LAMP is a great software stack to get started with in building a reliable and efficient web application, but there are many instances when a program’s complexity requires a different database technology than MySQL—or RDBMS in general, to handle information storage and retrieval. This is increasingly the case as firms find new ways to leverage the Internet and associated technologies in building novel applications that solve industry and domain-specific problems and challenges. For example, mapping and GIS-related applications require complex information storage, processing, and retrieval for geospacial analysis, using data models that are multi-level and more complicated in nature. Additionally, more sophisticated technologies are required to process the massive data explosion that has occurred within the last 5-10 years due to mobile devices, social media, and the exponential growth of the Internet —all of these contributing to the rise of Big Data, or data sets so massive that traditional RDBMS tools have difficulty processing them.
RDBMS technology is over four decades old, with the first commercial RDBMS released by RSI (later to become Oracle Corporation) back in 1979. The original developers of the RDBMS did not anticipate Big Data, and designed it to store all information into a neatly structured, tabular data model that made for streamlined storage and retrieval. This worked for a time, but in this day and age, the nature of data requires the scaling out of data, as opposed to scaling up. For example, instead of increasing the processing power, memory, and storage capacity of one database server, it makes more sense to purchase several inexpensive servers and distribute the load across them as required. This may sound familiar, as this is one of the main tenets of Cloud Computing. NoSQL fits into the cloud schema perfectly, as these two are both contemporary technologies: designed in the same era and solving the same problems with horizontal scaling.
Comparing RDBMSs and NoSQL Databases
It’s worth noting that NoSQL stands for “Not Only SQL,” not “No SQL.” That is to say, SQL—or Structured Query Language, is not entirely absent from NoSQL databases. SQL’s presence varies from vendor to vendor. Indeed, some NoSQL solutions allow the use of SQL-like query languages to manipulate data, with MongoDB as the prime example of this. Rather, the main differences between the two database technologies are related to how NoSQL solves scaling issues inherent with a RDBMS.

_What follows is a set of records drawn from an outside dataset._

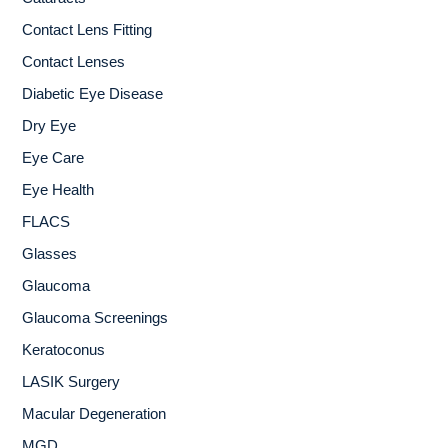
Contact Lens Fitting
Contact Lenses
Diabetic Eye Disease
Dry Eye
Eye Care
Eye Health
FLACS
Glasses
Glaucoma
Glaucoma Screenings
Keratoconus
LASIK Surgery
Macular Degeneration
MGD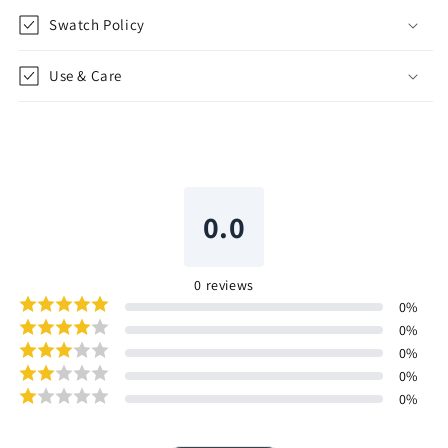
Swatch Policy
Use & Care
0.0
0
reviews
0
%
0
%
0
%
0
%
0
%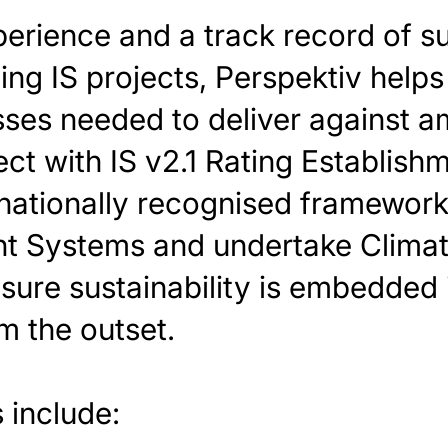
erience and a track record of s
ing IS projects, Perspektiv helps 
ses needed to deliver against am
ect with IS v2.1 Rating Establis
rnationally recognised framewor
 Systems and undertake Climat
ure sustainability is embedded 
m the outset.
 include: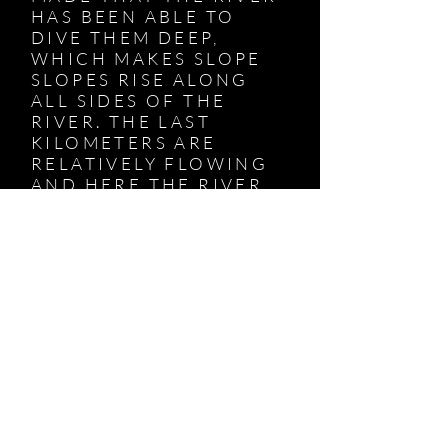
HAS BEEN ABLE TO
DIVE THEM DEEP,
WHICH MAKES SLOPE
SLOPES RISE ALONG
ALL SIDES OF THE
RIVER. THE LAST
KILOMETERS ARE
RELATIVELY FLOWING
AND HERE THE RIVER
CHANGES STRONGLY
BEFORE IT MAKES INTO
NORDMALINGSFJÖRD.
THEN THE RIVER HAS
FALLEN 526 M FROM
GRANSJÖN.
With support from the European Union's LIFE program
The publisher is responsible for the content of the page. The European Commission does not take responsibility for content
and dissemination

We mentioned before that RDBMSs require a fixed, predetermined, tabular data model to perform optimally. NoSQL databases are the opposite of this—they are schema-less, and thus more flexible. Data can be inserted without conforming to a specific structure; the format can thus be changed without modifying or rewriting the application. NoSQL databases store data as key-value pairs, columnar data, or documents—rather than a relational set of tables (and constituent rows/columns).

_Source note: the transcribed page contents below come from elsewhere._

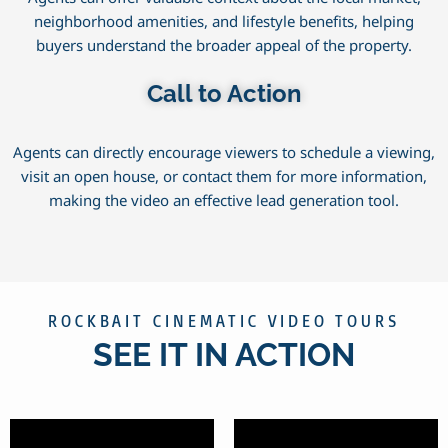
neighborhood amenities, and lifestyle benefits, helping
buyers understand the broader appeal of the property.
Call to Action
Agents can directly encourage viewers to schedule a viewing,
visit an open house, or contact them for more information,
making the video an effective lead generation tool.
ROCKBAIT CINEMATIC VIDEO TOURS
SEE IT IN ACTION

Different Database Chemistry: ACID vs. BASE
When comparing a RDBMS and a NoSQL database, one may encounter the terms ACID and BASE, and the relative benefits of each. ACID stands for “atomicity, consistency, isolation and durability,” and refers to the standard attributes of a RDBMS, whereas BASE stands for “basic availability, soft-state, eventual consistency.” The attributes detailed in ACID were initially stated as being imperative to optimal database operations, but as systems become larger and more distributed, this is less of a reality—especially with the immense volumes of data and simultaneous transactions that are typical of today’s large systems (think Amazon or Google search). BASE, therefore, describes the attributes of NoSQL databases: data eventually will be in sync, and this is good enough—it may be approximate and not exactly up-to-date, but at least the system is highly-available, performing and responding to requests.
In short, due to their simpler data models and distributed nature, NoSQL databases are generally faster and more scalable than RDBMSs. That being said—NoSQL is still a developing technology, while RDBMSs are mature, stable, and reliable under most circumstances. Realistically, most organizations and firms will not scale out of the realm of a standard RDBMS’ performance threshold. It is therefore not a question of which database technology is superior to the other, but rather, which is appropriate for the scenario at hand. RDBSs such as MySQL, PostgreSQL, Oracle, and SQL Server are still the most widely supported and understood, and will hold up in the vast majority of use cases. NoSQL databases such as MongoDB, CouchDB, BigTable and Apache Cassandra should be used when highly-available, distributed database systems are necessary to handle massive volumes of requests and data processing.